The airports are handicapped-friendly. Wheelchairs are available on request from the airline ground staff.
P550 for international departure and P100 for local departure (paid in Philippine pesos only). Departing passengers for international destinations are advised to check with airport or tourist information counters the departure fees which may change without notice.
Metered and fixed rate taxis are widely available in key cities nationwide. Jeepneys and buses are inexpensive ways of getting around most places.
In Metro Manila the fastest way of commuting is via the railway system.

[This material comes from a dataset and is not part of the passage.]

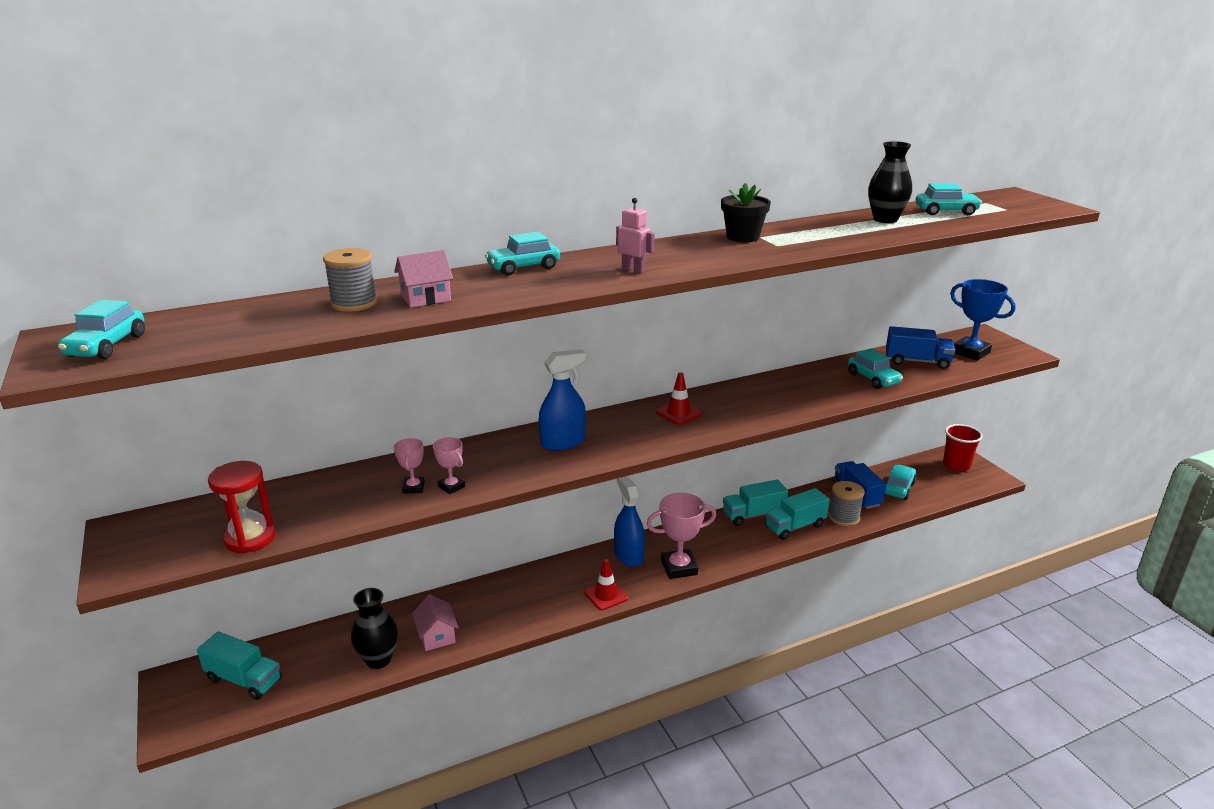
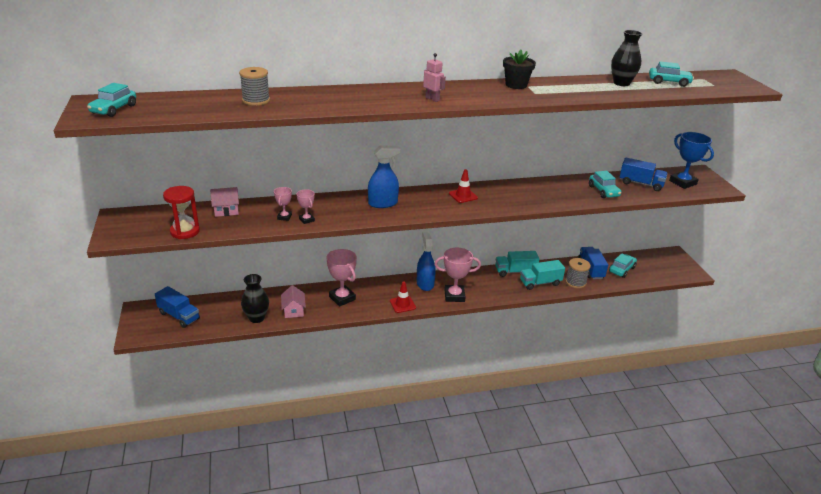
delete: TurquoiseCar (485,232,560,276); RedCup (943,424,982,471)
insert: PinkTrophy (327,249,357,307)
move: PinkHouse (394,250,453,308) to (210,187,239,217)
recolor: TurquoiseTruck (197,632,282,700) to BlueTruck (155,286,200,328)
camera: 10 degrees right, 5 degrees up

LRT connects Monumento on the north to Baclaran on the south. MRT traverses the length of EDSA from North Avenue to Taft Avenue.

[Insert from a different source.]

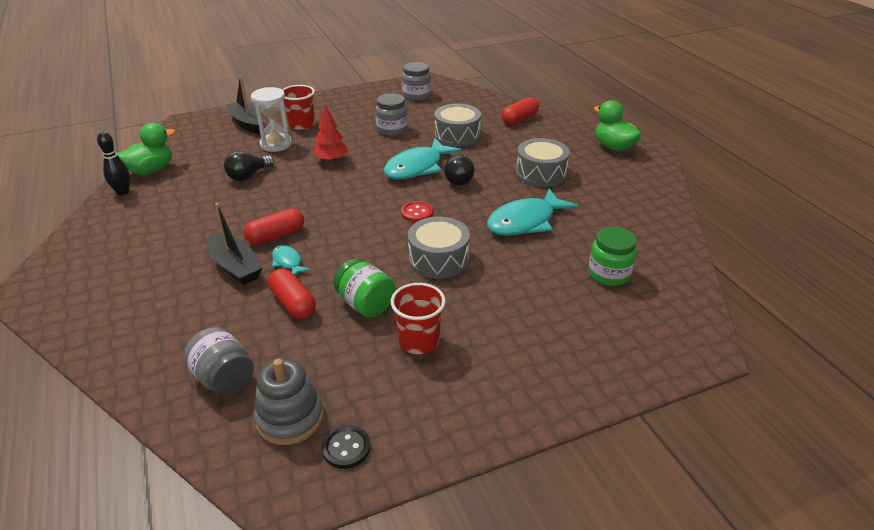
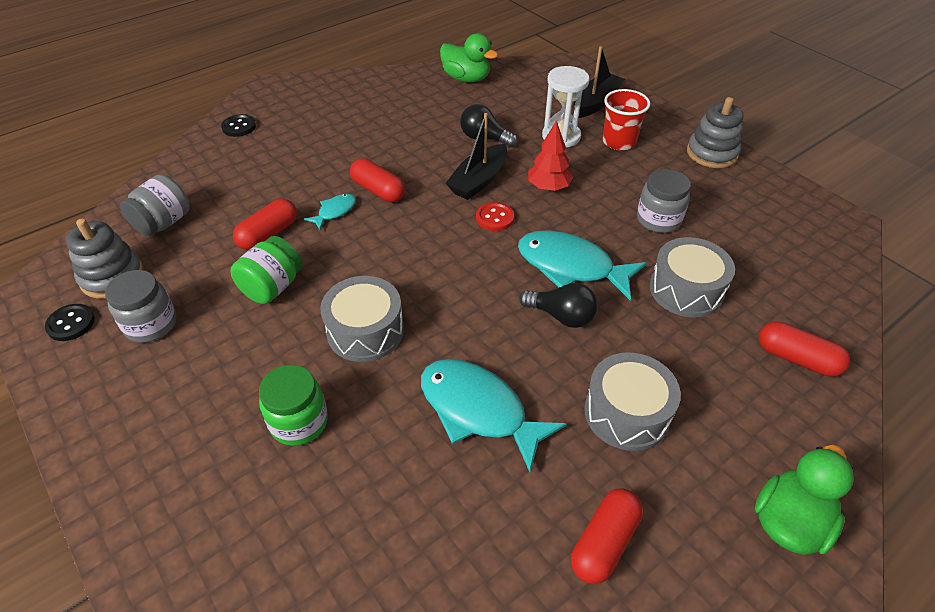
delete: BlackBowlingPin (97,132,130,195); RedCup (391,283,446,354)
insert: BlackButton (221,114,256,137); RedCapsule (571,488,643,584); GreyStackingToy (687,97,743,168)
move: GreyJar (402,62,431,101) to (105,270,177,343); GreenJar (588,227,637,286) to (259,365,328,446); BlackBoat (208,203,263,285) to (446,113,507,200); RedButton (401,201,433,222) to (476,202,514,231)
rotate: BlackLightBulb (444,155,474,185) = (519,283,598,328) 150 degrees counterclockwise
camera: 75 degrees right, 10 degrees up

You must know the transport schedules because destinations are being scheduled. If by boat, you must also know the weather because weather conditions affects these schedules.
Take note of public holidays as most establishments do not operate during these days.
|New Year’s Day||December 1|
|Revolution Day||February 24|
|Araw ng Kagitingan||April 9|
|Maundy Thursday and Good Friday||Moveable|
|Labour Day||May 1|
|Independence Day||June 12|
|National Heroes Day||Last Sunday of August|
|All Saints Day||November 1|
|Christmas Day||December 1|
|Rizal Day||December 30|
Business and Banking Hours
Private and government offices are open either from 8:00 a.m. to 5:00 p.m. or from 9:00 a.m. to 6:00 p.m. Most commercial establishments are open from 10:00 a.m. to 8:00 p.m. daily. Banks are open from 9:00 a.m. to 3:00 p.m., Mondays to Fridays, with automated teller machines (ATM) operating 24 hours.
Credit Cards/ ATM
International credit cards such as Visa, Diners Club, Mastercard, and American Express Card are accepted in major establishments.
Please take note that when travelling to provinces and remote destinations, availability of ATM machines and credit card facilities are limited. Bringing of extra cash is highly advisable.
Filipino food is an exotic, tasteful blend of Oriental, European, and American culinary influences. There is a wide variety of fresh seafood and delectable fruits. First class restaurants offer gourmet specialties as well as Filipino cuisine.
Tipping is expected for many services. The standard practice is 10% of the total bill. Tipping is optional on bills that already include a 10% service charge.
Most national dailies are in English. There are 5 national television stations. which broadcast mainly in Filipino. Cable TV is available as well.